The challenge for most large organisations nowadays is often likened to being something akin to making an elephant dance. This metaphor has become a bit of a cliché in its own right since the American businessman Louis Gerstner used it as the title of his memoir describing how he had turned round the fortunes of IBM in the 1990s. It all boils down to how organisations can stay ahead of the curve in a world in which innovation is not only relentless but which can spring from unexpected and external sources such as changes in the economy and government policy. And, of course there’s nothing quite like a harsh economic climate to drive innovation. The pressure on budgets across the economy in general and the public sector in particular is driving a revolution in the way property is procured, designed and managed in the UK.
What is fascinating is to see how this is manifesting itself, especially in terms of office design and management. The public sector for example is looking at revolutionary new ways of sharing property across departments and functions. At Central Government level this has led to the Department for Communities and Local Government moving in with the Home Office while across the UK local authorities are signing up to the One Public Sector Estate scheme which will see many departments share buildings while councils sell off the buildings and land freed up.The scheme now incorporates around three quarters of all UK local authorities.
In February, the UK government announced that it had reduced the public sector property estate by over 300,000 square metres delivering savings of £176 million in the last financial year, according to the latest State of the Estate report from the Cabinet Office. Speaking at the 2017 Government Property Conference, Minister for the Constitution Chris Skidmore announced that since 2010, rationalisation of the estate has reduced its size by a quarter, delivering over £1 billion in running costs. The sale of surplus properties, including Admiralty Arch (pictured) and the Old War Office, resulted in a further £1 billion in capital receipts in 2015-16 – a notable step towards the pledge to deliver £5 billion in receipts by 2020. The report shows that vacant space within the central government estate now only represents 1.4 percent – well below the average in the private sector of 8.9 percent.
This is not just about divestment. Last year, the business standards company BSI working with the Cabinet Office launched a new code of practice on Smart Working. The Smart Working Code of Practice, BSI Publicly Available Specification (PAS3000) has been designed to support organisations in implementing smart working principles. The Cabinet Office sponsors it on behalf of the Smart Working Charter Steering Group of industry, academia, institutions and other public sector bodies. According to the Cabinet Office, the code brings together best practice from across the world and across disciplines and will enable organisations to move from principles to standards and benchmark themselves against high performers in smart working. At the launch, the organisers also announced the second annual The Way We Work (TW3) Awards, a Civil Service programme recognising government teams that have created smarter ways of working.
Smart working principles are defined in the new standard as those that ‘acknowledge that technology and flexible working patterns are changing the way we work for the better. They are creating modern workplaces that support more flexibility and collaboration to give staff with a better work/life balance. This, in turn, results in greater productivity and efficiencies for the employer.’
In some ways such new approaches will lead the public sector to catch up with what has been happening in the private sector for some time.
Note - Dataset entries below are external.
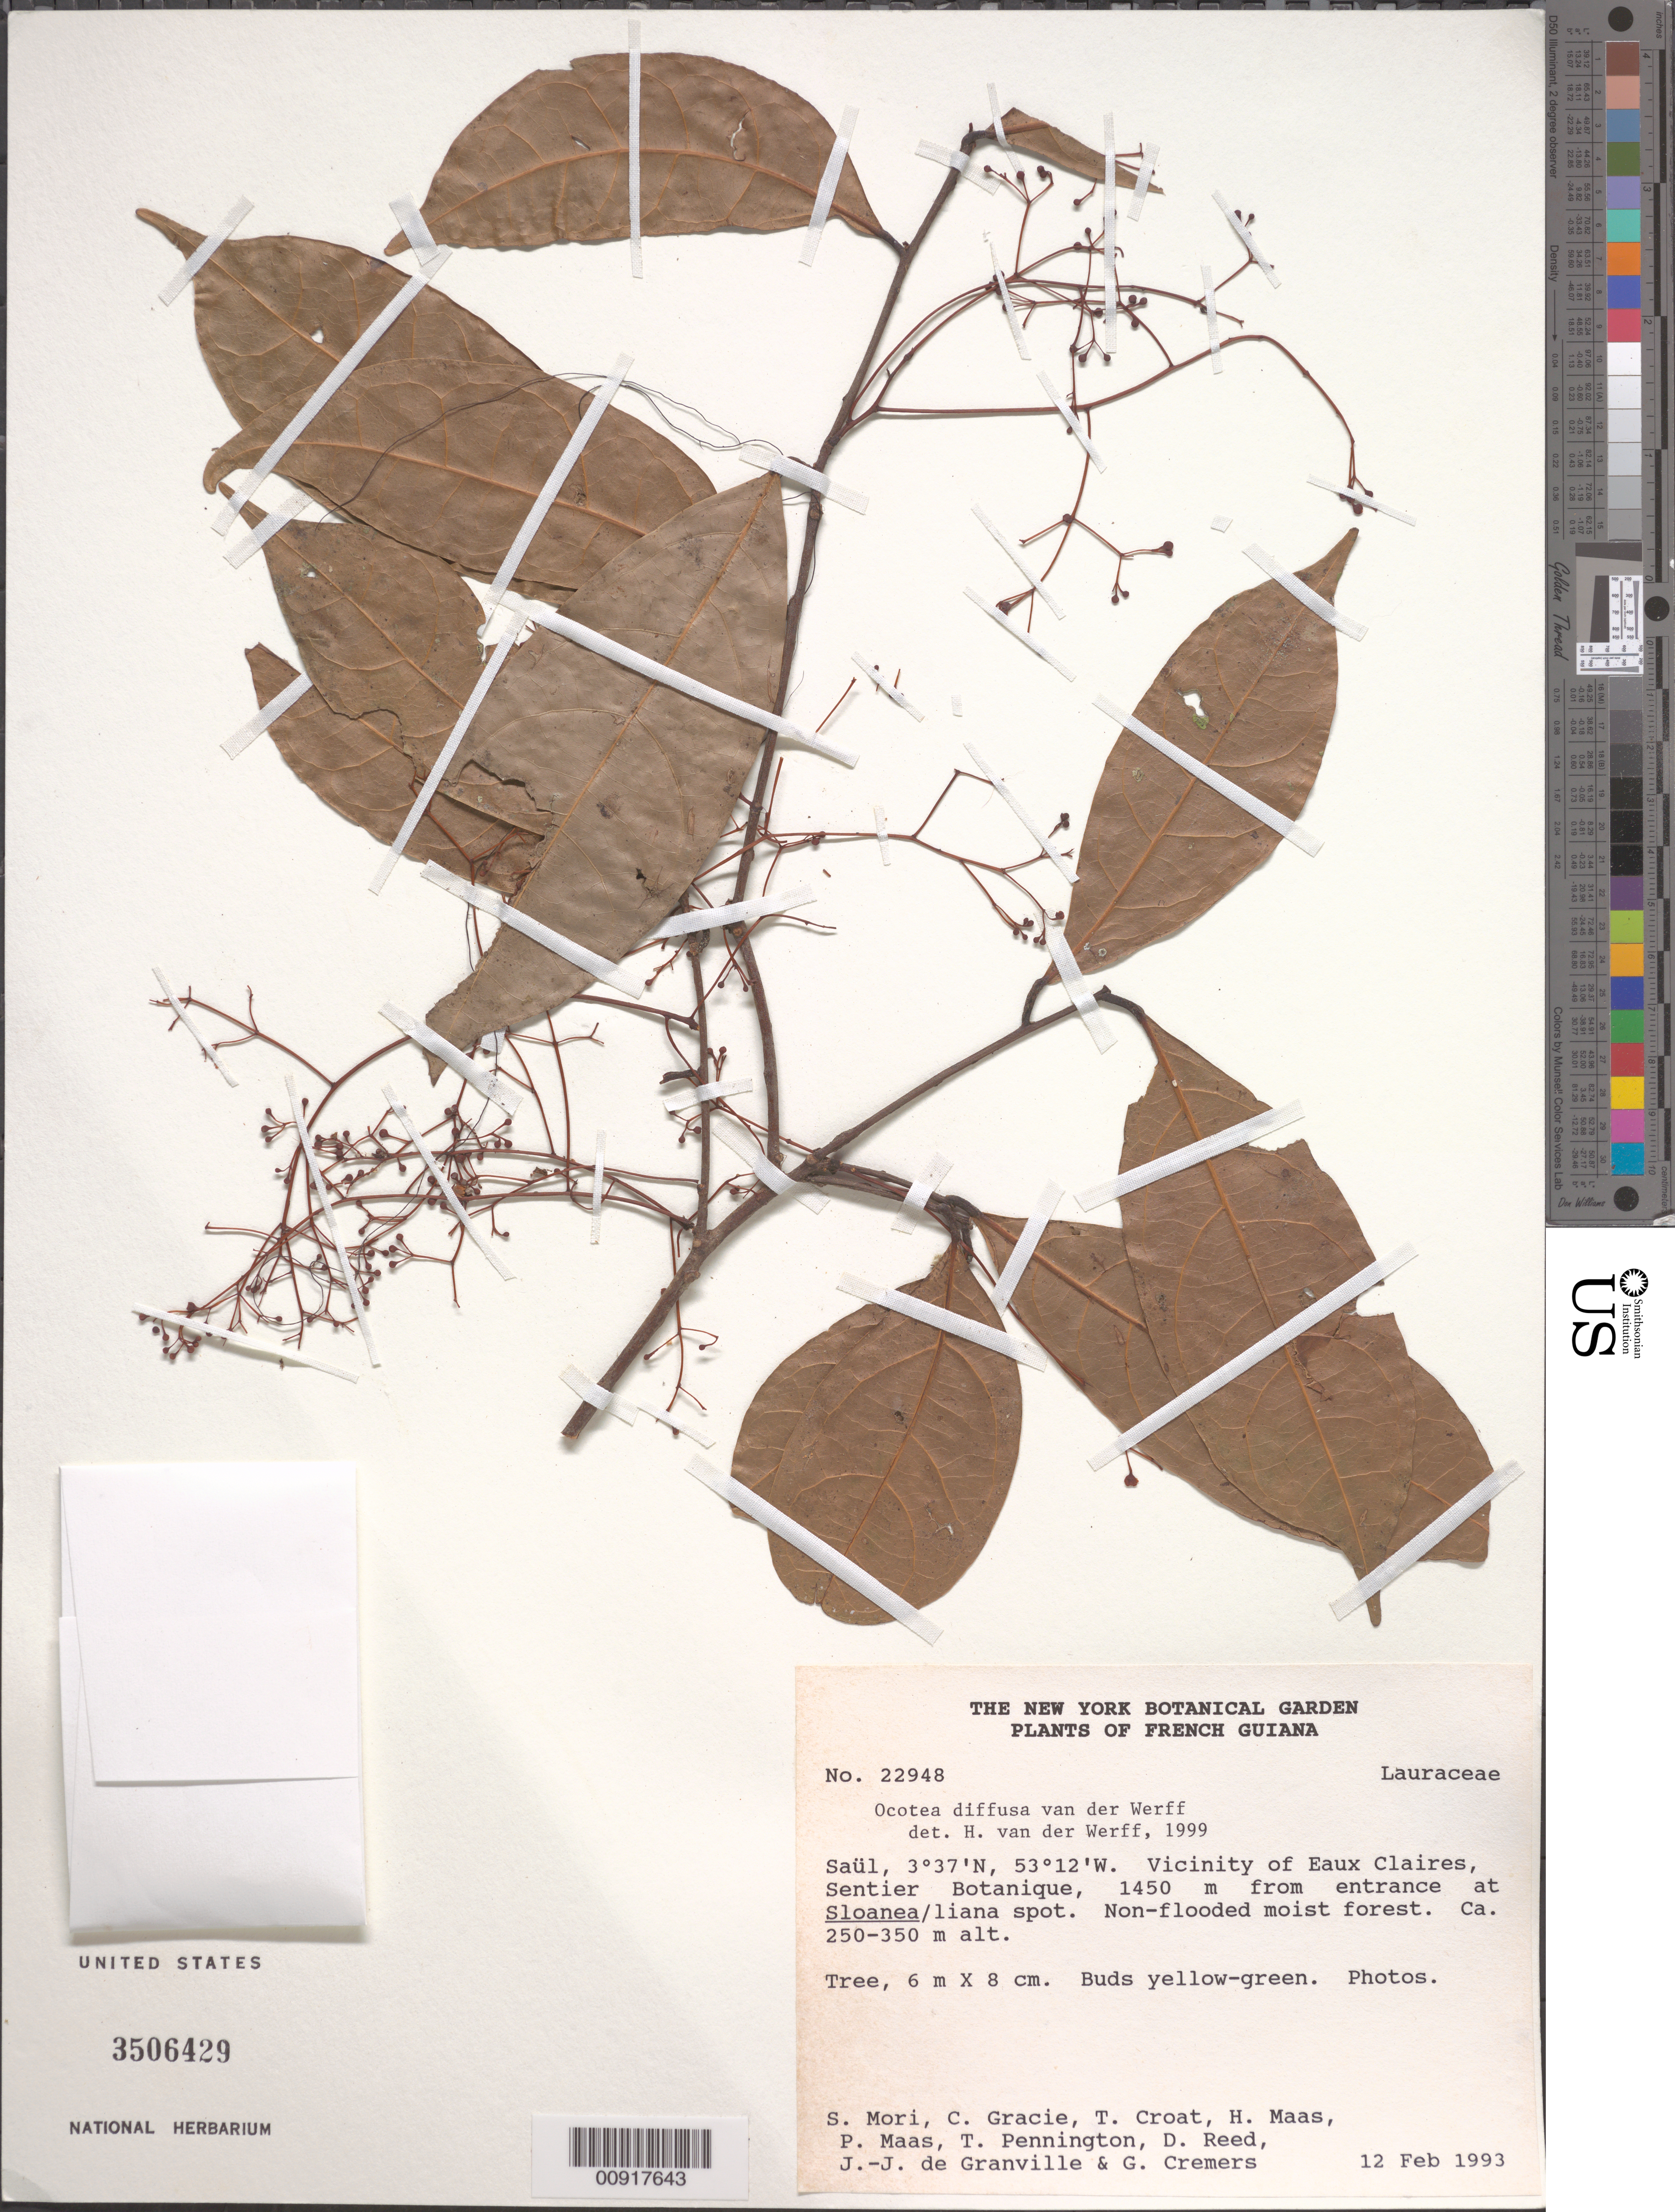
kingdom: Plantae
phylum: Tracheophyta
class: Magnoliopsida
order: Laurales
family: Lauraceae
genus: Ocotea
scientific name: Ocotea diffusa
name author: van der Werff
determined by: van der Werff, H., (MO), Missouri Botanical Garden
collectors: S. Mori, C. A. Gracie, T. B. Croat, H. Maas van de Kamer, P. Maas, T. D. Pennington, D. Reed, J.-J. de Granville & G. Cremers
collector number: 22948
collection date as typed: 12-Feb-93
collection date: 1993-02-12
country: French Guiana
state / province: Saint-Laurent-du-Maroni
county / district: Saül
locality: Saül, vicinity of Eaux Claires, Sentier botanique, 1450 m from entrance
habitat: Non-flooded moist forest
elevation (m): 250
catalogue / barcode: US 3506429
The past few years have seen many changes in the way firms design and manage their workplace, which have meant that each person typically has significantly less space allocated to them personally but with a greater choice of spaces from which to work depending on what they are doing and with whom they are working.
This approach not only helps the organisation to cut down on its property costs it also helps to ensure that what is a comparatively fixed asset – the building – to create a flexible working environment that can serve more and more people without feeling cramped and, in the case of the public sector, even absorb whole departments.
It is at this level that the elephant (or smaller beast) becomes most nimble. Office design is the best way of ensuring that the building is able to meet the constantly changing needs of the people who work there as well as facilitating change and growth for the business itself.